Konkret dann, wenn ihnen von einem Angehörigen ihrer Familie oder ihrer Gemeinschaft tatsächlich angedroht wird, wegen eines angenommenen Verstoßes gegen kulturelle, religiöse oder traditionelle Normen getötet zu werden oder andere Gewalttaten zu erleiden. Subsidiärer Schutz könne gewährt werden, wenn diese Voraussetzung nicht erfüllt ist, einer Frau im Herkunftsland aber „ernsthafter Schaden“ drohe, etwa eine Hinrichtung, Tötung oder eine andere unmenschliche oder erniedrigende Behandlung.

Zur Begründung verwies der EuGH auch auf das Übereinkommen des Europarats zur Verhütung und Bekämpfung von Gewalt gegen Frauen und häuslicher Gewalt aus dem Jahr 2011. Das Übereinkommen von Istanbul sei für die EU bindend und erkenne Gewalt gegen Frauen aufgrund des Geschlechts als eine Form der Verfolgung an. Die Konvention ist das erste völkerrechtlich verbindliche Instrument zur umfassenden Bekämpfung aller Formen von Gewalt an Frauen in Europa, in Österreich trat die Konvention am 1. August 2014 in Kraft.

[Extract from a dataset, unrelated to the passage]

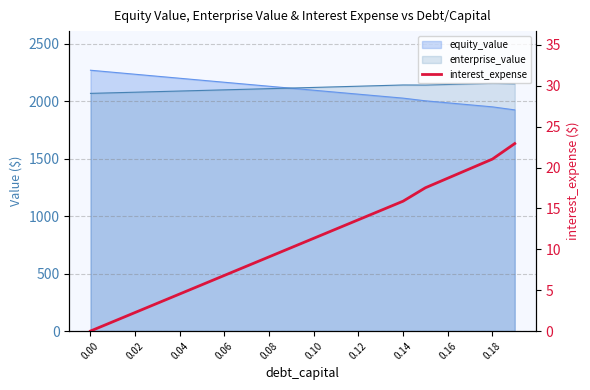

Does the chart display data point markers on the line(s)?

No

Amnesty sieht „wegweisenden“ Entscheid

Die Entscheidung des EuGH sei „wegweisend“, so Aimee Stuflesser, Juristin und Expertin für Asyl und Migration bei Amnesty International Österreich, gegenüber ORF.at. „Jede Frau, die von geschlechtsspezifischer Gewalt betroffen ist, hat das Recht, Asyl zu suchen und Schutz zu bekommen – das wurde vom EuGH damit eindeutig festgestellt.“

Die klare Feststellung könnte von nun an als Präzedenzfall dienen und die Entwicklung ähnlicher Rechtsprechungen in anderen EU-Ländern oder Rechtsbereichen beeinflussen. „Darüber hinaus könnte die Entscheidung auch dazu beitragen, das Bewusstsein für die Notwendigkeit eines umfassenderen Schutzes geflüchteter Frauen zu schärfen und die rechtlichen Standards in Bezug auf geschlechtsspezifische Gewalt zu stärken“, so Stuflesser weiter.

FPÖ sieht „Dammbruch“

Kritik an dem Urteil kam von der FPÖ. Das Urteil sei ein weiterer Beweis dafür, „wie der EuGH mit seiner Rechtsprechung die illegale Masseneinwanderung anheizt, und ist ein ‚Dammbruch‘ in die Richtung, faktisch allen Menschen auf dieser Welt, die in ihrer Heimat von Zwangsehen oder anderen Auswüchsen archaischer Kulturen betroffen sind, das Recht auf Asyleinwanderung zu uns einzuräumen“, so EU-Delegationsleiter Harald Vilimsky und FPÖ-Sicherheitssprecher Hannes Amesbauer.